++++ DOCUMENT TEXT ++++
The data clean-up process is going to be PROBABALISTIC – we cannot be sure – by definition – that we are accurate when we deduplicate or disambiguate. Typical methods:

  • Natural Language Processing
  • Machine learning techniques
  • String metrics and old school record reduplication – easiest of the the 3 (for Ben)

Not just about matching uniquely – looking at level of similarity and making decisions

List of string metrics at http://staffwww.dcs.shef.ac.uk/people/s.chapman/stringmetrics.html

Felligi-Sunter method for old school deduplication – not great, but works OK .

Can now take a map-reduce approach (distribute processing across servers)

Do it yourself:

When de-duping – need to be able to unmerge so you can correct if necessary – canonical data that you have, and data that you publish to the public

Directions with Bibliographic data: So far much effort has been directed at ‘Works’ – we need to put much more effort into their ‘Networks’ – starts to help (for example) disambiguate people

Network examples:

  • A cites B
  • Works by a given author
  • Works cited by a given author
  • Works citing articles that have since been disproved, redacted or withdrawn
  • Co-authors
  • …other connections that we’ve not even thought of yet

Ben says – Don’t get hung up on standards …
++++ SUPPLIED DATA ++++
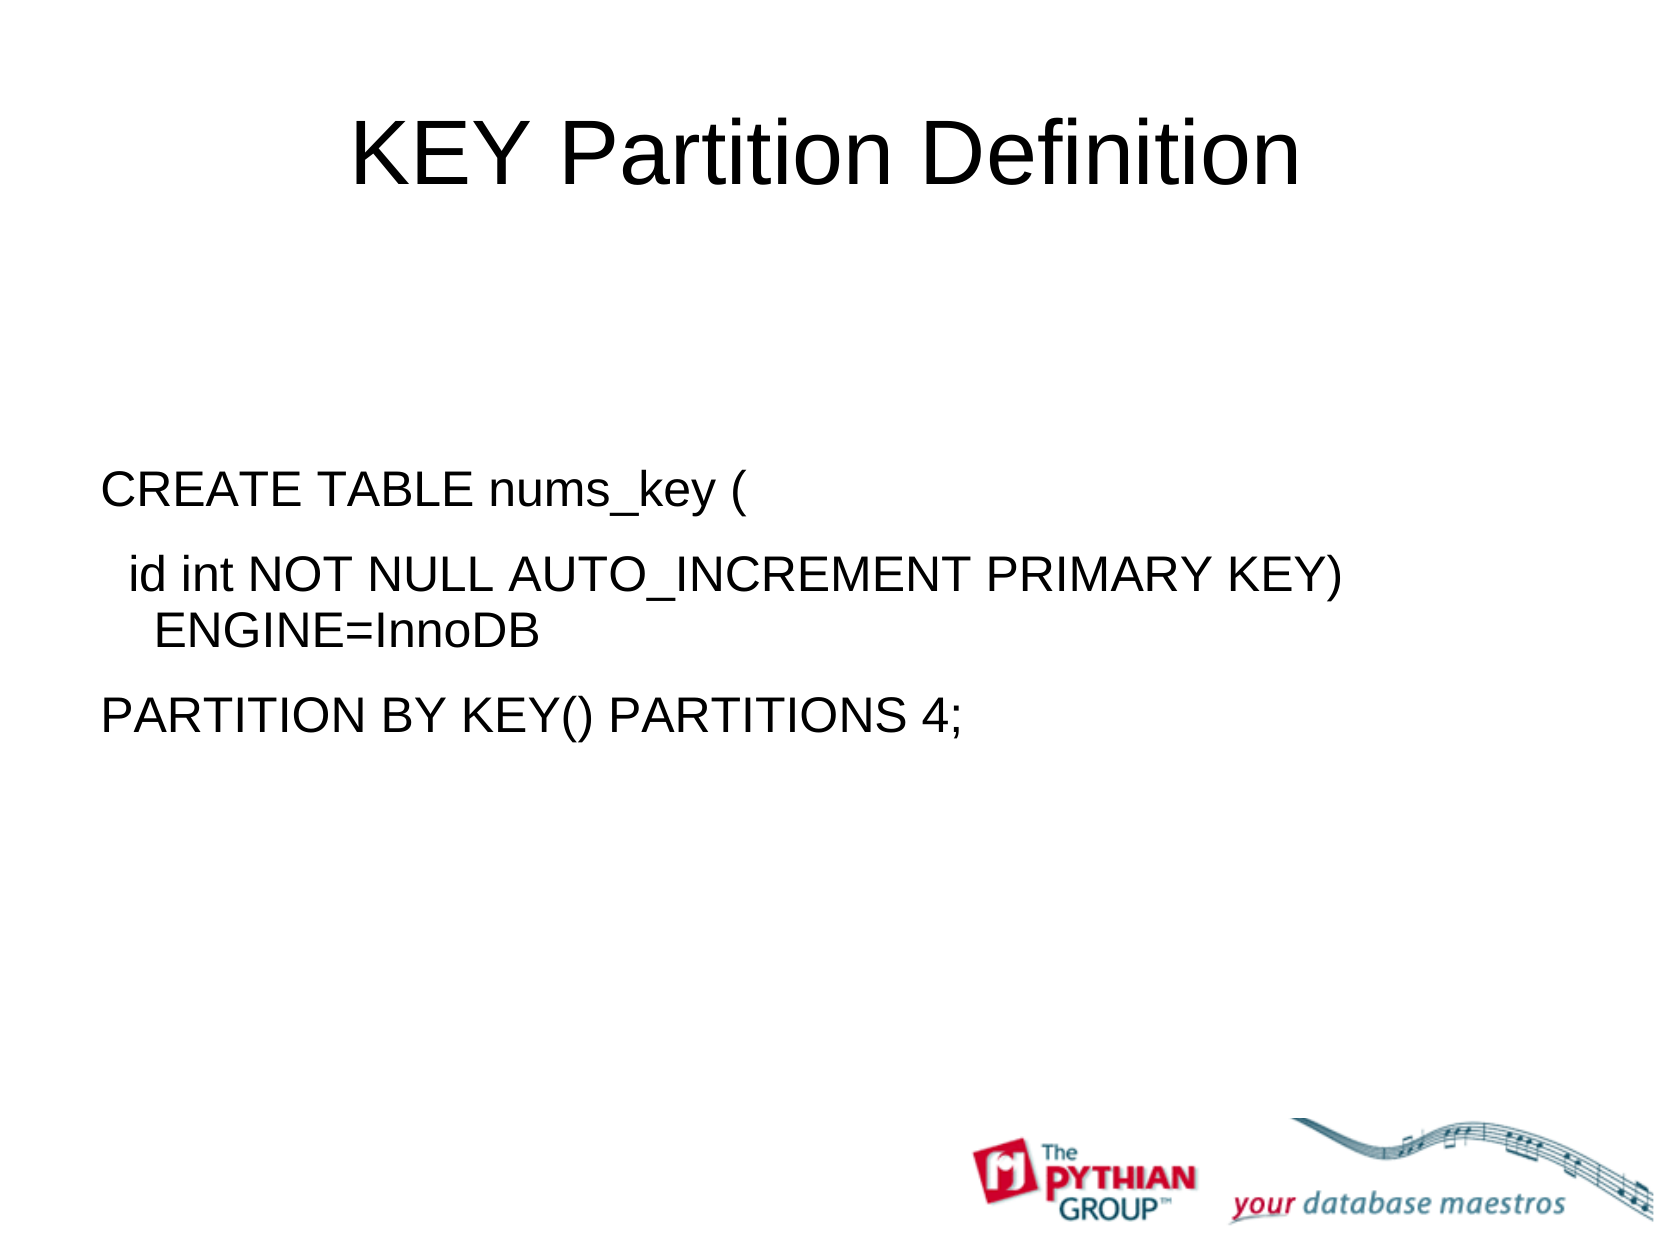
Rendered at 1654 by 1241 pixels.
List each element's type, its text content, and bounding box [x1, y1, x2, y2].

picture [955, 1118, 1654, 1241]
title KEY Partition Definition [82, 49, 1571, 257]
list CREATE TABLE nums_key ( id int NOT NULL AUTO_INCREMENT PRIMARY KEY) ENGINE=InnoDB PARTITION BY KEY() PARTITIONS 4; [82, 290, 1571, 1094]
++++
__CHALLENGE__:
In the notes on data clean-up, which method for old school deduplication is described as not great but working OK?

__ANSWER TO THIS TASK__:
The Felligi-Sunter method.